> **Reading passage**
I doubt it, if you're talking about the general case of resolving an MSAA'd render target.
In AC, which seems to use deferred rendering, it seems there are two versions of the D3D10.x code:
- 10.0 - creates a set of render targets (G-buffer), which include Z data (relatively slow because of lack of Z compression). In the tone-mapping+AA-resolve pass the Z data is lower quality per sample (within each pixel the Z gradient across samples belonging to each triangle isn't available)
- 10.1 - creates a set of render targets, but there is no need to explicitly include Z in these as this is automatic (saving a pile of bandwidth). The tone-mapping+AA-resolve pass has full quality Z data, as though a conventional forward renderer had been used, not a deferred renderer.
Note that both versions of the code use multiple colour samples per pixel. The difference centres on the quality of the Z data recorded per pixel and the bandwidth overhead incurred in D3D10 because Z compression isn't as good. Z is actually written twice per pixel during G-buffer creation
once so that the GPU can determine depth for visibility of each new pixel (uses Z compression) and again for the deferred rendering algorithm to consume (uses MSAA's colour compression for Z data, as the G-buffer pretends that Z is a colour).
So the problem for R600 is that the application is explicitly coded to use a different kind of G-buffer (with extra Z data) - for the driver to "force" R600 to work like RV670 it would have to intercede in both the creation of the G buffer and in the tonemap+resolve shader.
For what it's worth I suspect R600 could be made to do this. But the level of driver interference is much higher than it would be for HDR+AA (R5xx) or UE3+AA scenarios. Also, ahem, that doesn't sell HD3xxx...
See that thread I linked for the slides and discussion over the performance and quality issues that separate D3D10 and D3D10.1 when performing deferred rendering MSAA.

> **Problem**
Decide whether each statement agrees with the post on D3D10 and D3D10.1 deferred rendering, answering yes or no and quoting the deciding words from the post. (a) Both versions of the code use multiple color samples per pixel. (b) The 10.1 version must explicitly include Z in its render targets. (c) Z is written only once per pixel during G-buffer creation.

> **Dataset**

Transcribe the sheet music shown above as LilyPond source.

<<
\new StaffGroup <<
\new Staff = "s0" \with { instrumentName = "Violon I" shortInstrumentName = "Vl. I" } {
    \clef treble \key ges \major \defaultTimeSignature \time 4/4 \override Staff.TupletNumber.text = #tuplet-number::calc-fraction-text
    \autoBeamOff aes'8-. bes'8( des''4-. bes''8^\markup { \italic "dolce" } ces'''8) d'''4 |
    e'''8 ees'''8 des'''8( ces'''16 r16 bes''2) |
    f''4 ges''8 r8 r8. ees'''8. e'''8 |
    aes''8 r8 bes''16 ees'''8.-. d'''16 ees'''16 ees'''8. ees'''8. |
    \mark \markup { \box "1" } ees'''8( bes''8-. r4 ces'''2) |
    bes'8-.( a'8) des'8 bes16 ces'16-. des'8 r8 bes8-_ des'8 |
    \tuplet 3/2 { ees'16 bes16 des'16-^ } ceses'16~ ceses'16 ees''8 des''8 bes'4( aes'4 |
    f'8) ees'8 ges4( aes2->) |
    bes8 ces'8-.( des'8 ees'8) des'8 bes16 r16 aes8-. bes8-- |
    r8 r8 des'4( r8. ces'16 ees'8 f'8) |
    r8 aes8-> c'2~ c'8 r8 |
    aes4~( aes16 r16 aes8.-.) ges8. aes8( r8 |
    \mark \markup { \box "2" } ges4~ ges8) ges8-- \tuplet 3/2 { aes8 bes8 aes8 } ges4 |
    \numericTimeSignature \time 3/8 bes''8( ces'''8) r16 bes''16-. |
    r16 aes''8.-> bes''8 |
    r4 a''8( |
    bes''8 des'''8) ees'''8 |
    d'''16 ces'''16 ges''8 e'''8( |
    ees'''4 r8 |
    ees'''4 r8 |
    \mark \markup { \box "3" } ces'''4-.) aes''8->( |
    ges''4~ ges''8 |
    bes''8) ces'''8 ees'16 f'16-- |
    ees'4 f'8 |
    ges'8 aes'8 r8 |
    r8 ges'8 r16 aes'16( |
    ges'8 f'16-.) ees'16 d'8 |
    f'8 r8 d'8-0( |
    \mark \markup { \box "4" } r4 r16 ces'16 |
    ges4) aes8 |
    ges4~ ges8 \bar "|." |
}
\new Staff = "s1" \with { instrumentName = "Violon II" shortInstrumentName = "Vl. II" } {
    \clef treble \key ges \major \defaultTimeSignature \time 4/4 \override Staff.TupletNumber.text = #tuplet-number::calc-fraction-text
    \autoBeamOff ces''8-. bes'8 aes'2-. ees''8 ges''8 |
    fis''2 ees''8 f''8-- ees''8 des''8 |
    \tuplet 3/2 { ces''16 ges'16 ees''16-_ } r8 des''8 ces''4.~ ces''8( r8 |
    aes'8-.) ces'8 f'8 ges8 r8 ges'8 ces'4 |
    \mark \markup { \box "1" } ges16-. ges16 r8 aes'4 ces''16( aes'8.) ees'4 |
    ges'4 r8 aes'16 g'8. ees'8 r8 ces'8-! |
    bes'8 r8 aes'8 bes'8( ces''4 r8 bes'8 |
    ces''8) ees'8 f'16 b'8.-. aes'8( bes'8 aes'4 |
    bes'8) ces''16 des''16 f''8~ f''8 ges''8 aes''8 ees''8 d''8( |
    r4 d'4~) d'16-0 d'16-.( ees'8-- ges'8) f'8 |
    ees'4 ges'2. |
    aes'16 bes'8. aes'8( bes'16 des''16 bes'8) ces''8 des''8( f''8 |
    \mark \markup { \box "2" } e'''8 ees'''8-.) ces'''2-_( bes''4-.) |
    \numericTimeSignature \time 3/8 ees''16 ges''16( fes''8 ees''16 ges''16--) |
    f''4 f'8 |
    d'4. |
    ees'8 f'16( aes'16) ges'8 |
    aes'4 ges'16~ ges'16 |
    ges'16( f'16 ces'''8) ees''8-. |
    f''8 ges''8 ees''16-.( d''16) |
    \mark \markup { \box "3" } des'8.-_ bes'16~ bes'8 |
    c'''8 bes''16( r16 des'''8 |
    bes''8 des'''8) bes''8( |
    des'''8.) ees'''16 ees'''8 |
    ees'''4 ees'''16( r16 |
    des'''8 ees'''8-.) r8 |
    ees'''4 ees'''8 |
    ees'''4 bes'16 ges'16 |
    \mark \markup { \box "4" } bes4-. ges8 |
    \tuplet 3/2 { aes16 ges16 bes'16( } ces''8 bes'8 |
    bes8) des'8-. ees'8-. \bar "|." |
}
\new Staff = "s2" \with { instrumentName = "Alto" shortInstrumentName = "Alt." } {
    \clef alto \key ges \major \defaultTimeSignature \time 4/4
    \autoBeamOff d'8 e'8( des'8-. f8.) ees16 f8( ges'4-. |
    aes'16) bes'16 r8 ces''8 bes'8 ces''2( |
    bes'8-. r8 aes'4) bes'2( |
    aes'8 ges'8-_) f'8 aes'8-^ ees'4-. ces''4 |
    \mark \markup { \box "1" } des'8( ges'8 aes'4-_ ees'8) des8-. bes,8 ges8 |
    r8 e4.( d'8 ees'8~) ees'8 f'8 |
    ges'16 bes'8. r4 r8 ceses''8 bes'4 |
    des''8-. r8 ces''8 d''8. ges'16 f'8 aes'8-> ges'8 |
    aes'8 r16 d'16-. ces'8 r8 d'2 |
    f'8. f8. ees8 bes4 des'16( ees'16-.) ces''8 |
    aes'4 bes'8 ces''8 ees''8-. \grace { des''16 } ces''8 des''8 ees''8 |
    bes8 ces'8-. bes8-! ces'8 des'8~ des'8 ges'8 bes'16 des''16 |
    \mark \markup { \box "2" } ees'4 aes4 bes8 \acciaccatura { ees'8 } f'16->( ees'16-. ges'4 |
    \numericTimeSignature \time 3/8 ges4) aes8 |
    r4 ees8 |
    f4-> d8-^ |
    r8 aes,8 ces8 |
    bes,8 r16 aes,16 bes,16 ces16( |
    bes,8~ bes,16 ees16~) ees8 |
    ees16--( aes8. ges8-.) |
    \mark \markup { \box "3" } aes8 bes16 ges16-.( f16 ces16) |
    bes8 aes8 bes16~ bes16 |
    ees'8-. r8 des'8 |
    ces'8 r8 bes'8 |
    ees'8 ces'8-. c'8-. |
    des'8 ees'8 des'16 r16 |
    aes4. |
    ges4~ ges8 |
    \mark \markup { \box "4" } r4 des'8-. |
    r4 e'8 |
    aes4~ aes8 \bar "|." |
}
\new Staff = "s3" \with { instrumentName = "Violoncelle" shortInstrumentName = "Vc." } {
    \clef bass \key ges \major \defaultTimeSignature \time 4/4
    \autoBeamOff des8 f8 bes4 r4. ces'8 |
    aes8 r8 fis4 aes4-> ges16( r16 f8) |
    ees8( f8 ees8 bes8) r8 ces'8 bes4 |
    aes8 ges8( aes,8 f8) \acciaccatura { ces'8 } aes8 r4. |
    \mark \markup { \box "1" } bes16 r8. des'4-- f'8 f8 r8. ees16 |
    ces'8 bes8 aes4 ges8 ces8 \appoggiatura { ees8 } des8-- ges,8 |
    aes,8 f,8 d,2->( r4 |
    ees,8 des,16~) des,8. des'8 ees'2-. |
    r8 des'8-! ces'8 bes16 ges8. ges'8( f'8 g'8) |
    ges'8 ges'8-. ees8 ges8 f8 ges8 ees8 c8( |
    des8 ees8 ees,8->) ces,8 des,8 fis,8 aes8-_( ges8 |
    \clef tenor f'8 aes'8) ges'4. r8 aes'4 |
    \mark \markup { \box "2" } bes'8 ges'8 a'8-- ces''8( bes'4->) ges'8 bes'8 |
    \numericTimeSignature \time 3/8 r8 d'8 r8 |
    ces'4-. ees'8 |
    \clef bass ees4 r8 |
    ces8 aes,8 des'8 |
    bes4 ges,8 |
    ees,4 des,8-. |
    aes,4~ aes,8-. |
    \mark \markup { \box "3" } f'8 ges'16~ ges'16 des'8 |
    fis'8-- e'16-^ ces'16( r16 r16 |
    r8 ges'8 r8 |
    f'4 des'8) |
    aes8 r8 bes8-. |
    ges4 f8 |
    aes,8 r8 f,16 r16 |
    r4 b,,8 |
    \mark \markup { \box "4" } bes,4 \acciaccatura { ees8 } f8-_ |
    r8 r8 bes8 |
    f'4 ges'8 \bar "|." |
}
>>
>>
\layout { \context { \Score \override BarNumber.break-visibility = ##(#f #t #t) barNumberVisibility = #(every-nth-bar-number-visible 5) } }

> **Reply to the exercise**
(a) Yes: "Note that both versions of the code use multiple colour samples per pixel."
(b) No: "there is no need to explicitly include Z in these as this is automatic"
(c) No: "Z is actually written twice per pixel during G-buffer creation"